Figure 1e-g shows our procedure for estimating the directional effect of adding DC2 to DC1 on myopathy, including contingency table construction and OR calculation. The baseline population, exposed population and unexposed population are the sets of individuals who take DC1,DC3, and DC1 but without taking at least one drug in DC2, respectively. The numbers of exposed individuals with myopathy and non-myopathy can be directly extracted from Fig. 1e as follows: a=y3 exposed individuals with myopathy and b=x3−y3 exposed individuals with non-myopathy. The numbers of unexposed individuals with and without myopathy (i.e., c and d) can then be obtained by computing the difference between baseline and exposed populations. That is, unexposed individuals with myopathy are the individuals from baseline population but not in exposed population. Based on Fig. 1e, given y1 individuals in the baseline population with myopathy, the number of unexposed individuals with myopathy is c=y1−a=y1−y3. Similarly, the number of unexposed individuals with non-myopathy is d=(x1−y1)−b=(x1−y1)−(x3−y3).

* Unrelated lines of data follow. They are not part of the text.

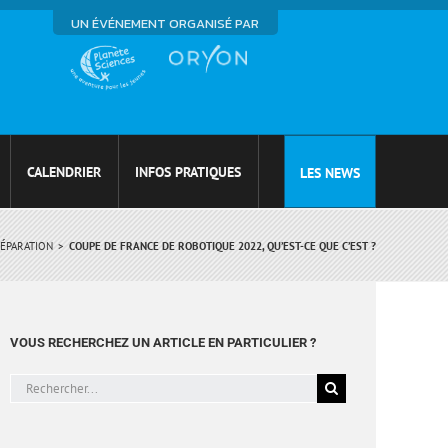
UN ÉVÉNEMENT ORGANISÉ PAR
CALENDRIER
INFOS PRATIQUES
LES NEWS
ÉPARATION
COUPE DE FRANCE DE ROBOTIQUE 2022, QU’EST-CE QUE C’EST ?
VOUS RECHERCHEZ UN ARTICLE EN PARTICULIER ?
Rechercher: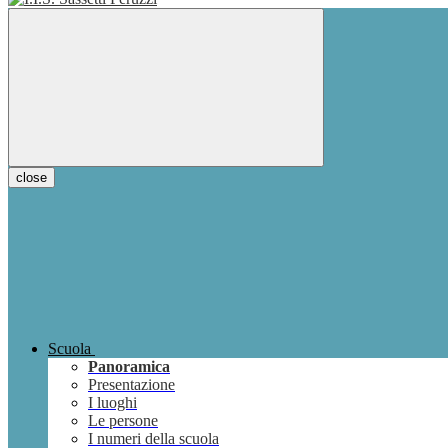
close
Scuola
Panoramica
Presentazione
I luoghi
Le persone
I numeri della scuola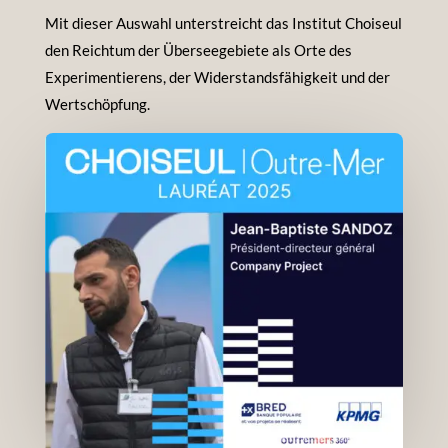
Mit dieser Auswahl unterstreicht das Institut Choiseul
den Reichtum der Überseegebiete als Orte des
Experimentierens, der Widerstandsfähigkeit und der
Wertschöpfung.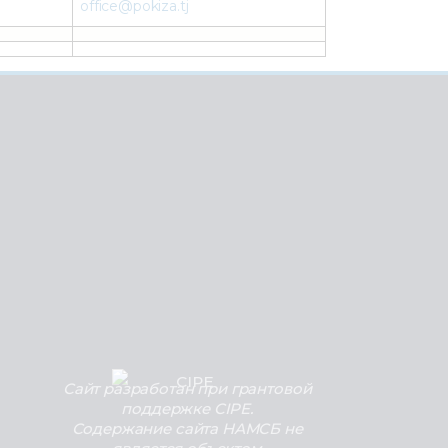
office@pokiza.tj
Сайт разработан при грантовой
поддержке CIPE.
Содержание сайта НАМСБ не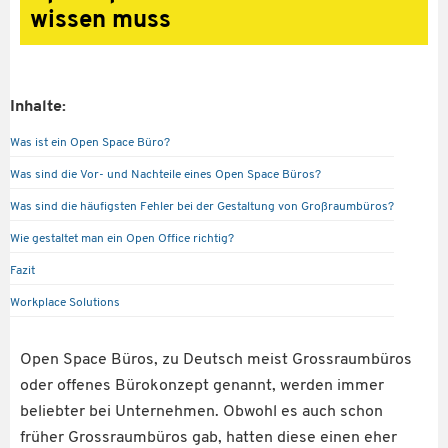
wissen muss
Inhalte:
Was ist ein Open Space Büro?
Was sind die Vor- und Nachteile eines Open Space Büros?
Was sind die häufigsten Fehler bei der Gestaltung von Großraumbüros?
Wie gestaltet man ein Open Office richtig?
Fazit
Workplace Solutions
Open Space Büros, zu Deutsch meist Grossraumbüros
oder offenes Bürokonzept genannt, werden immer
beliebter bei Unternehmen. Obwohl es auch schon
früher Grossraumbüros gab, hatten diese einen eher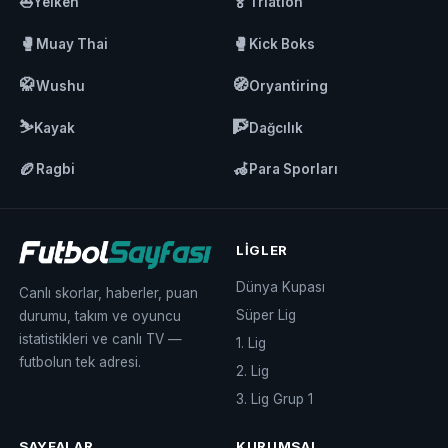
⛵
🏅
Yelken
Triatlon
🥊
🥊
Muay Thai
Kick Boks
🥋
🧭
Wushu
Oryantiring
⛷️
🧗
Kayak
Dağcılık
🏉
🦽
Ragbi
Para Sporları
LIGLER
Dünya Kupası
Canlı skorlar, haberler, puan
Süper Lig
durumu, takım ve oyuncu
istatistikleri ve canlı TV —
1. Lig
futbolun tek adresi.
2. Lig
3. Lig Grup 1
SAYFALAR
KURUMSAL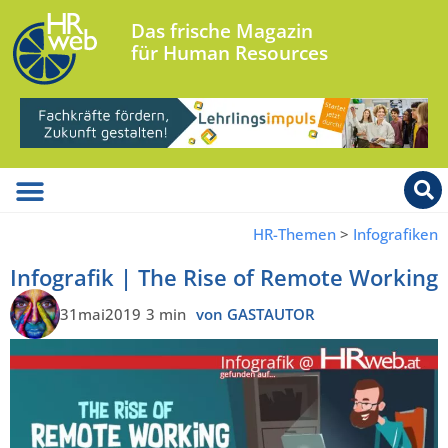
Das frische Magazin
für Human Resources
HR-Themen
>
Infografiken
Infografik | The Rise of Remote Working
31mai2019
3 min
von GASTAUTOR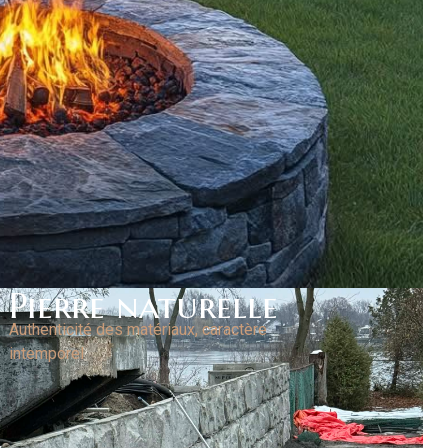
Pierre naturelle
Authenticité des matériaux, caractère
intemporel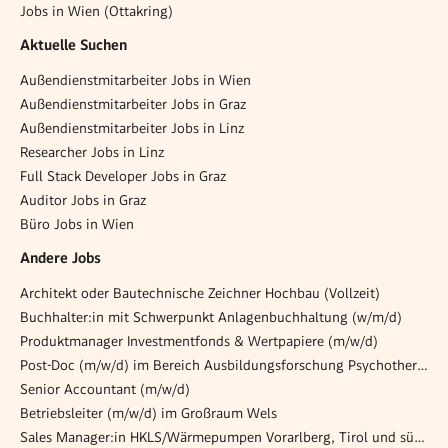
Jobs in Wien (Ottakring)
Aktuelle Suchen
Außendienstmitarbeiter Jobs in Wien
Außendienstmitarbeiter Jobs in Graz
Außendienstmitarbeiter Jobs in Linz
Researcher Jobs in Linz
Full Stack Developer Jobs in Graz
Auditor Jobs in Graz
Büro Jobs in Wien
Andere Jobs
Architekt oder Bautechnische Zeichner Hochbau (Vollzeit)
Buchhalter:in mit Schwerpunkt Anlagenbuchhaltung (w/m/d)
Produktmanager Investmentfonds & Wertpapiere (m/w/d)
Post-Doc (m/w/d) im Bereich Ausbildungsforschung Psychotherapie - 20 Wochenstunden
Senior Accountant (m/w/d)
Betriebsleiter (m/w/d) im Großraum Wels
Sales Manager:in HKLS/Wärmepumpen Vorarlberg, Tirol und südliches Salzburg (m/w/d)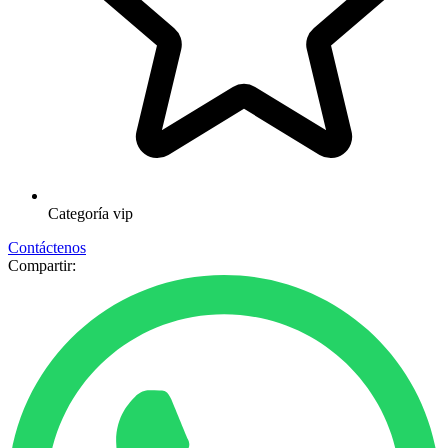
Categoría
vip
Contáctenos
Compartir:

With the above calculation, the OR estimation of directional effect of DC1 to DC3 on myopathy can be computed as follows:
$$ OR_{DC_{1}\rightarrow DC_{3}}=\frac{a/b}{c/d}=\frac{ac}{bd}. $$
(1)
Here ORs of the ADE for adding one to seven drugs are examined in this study.
Chi-square test is used in this work to evaluate the significance of associations between drug combination and myopathy ADE, were p-value and confidence interval corresponding to each odds ratio are obtained. Multiple comparison correction is further performed using the Bonferroni strategy.
Sunburst visualization for directional dDI findings
Another important aspect of DDI mining is the visualization. In our previous work, we proposed a tree structure to visualize the directional DDIs involving up to three drugs. However, the growth of the tree was exponential, making it infeasible to read for combinations involving four or more drugs. In this paper, we develop a novel tool to organize and visualize high-order directional DDIs using D3 sunburst diagram (https://d3js.org/).
Specifically, given a candidate drug combination S and a set C of all subsets of S, we organize the pair-wised relationship of elements C and arrange them into a series of circles in a hierarchical manner as shown in Fig. 1h. Each ring sector represents a drug combination, outer ring sectors radiated from which indicate the directional DDIs from inner to outer. The sector color indicates the effect size (i.e., OR value). In addition, we include the zooming function to enable more effective visualization via interactive exploration, where one can select a drug combination as baseline to (1) zoom in and see the details or (2) zoom out and see an overall picture.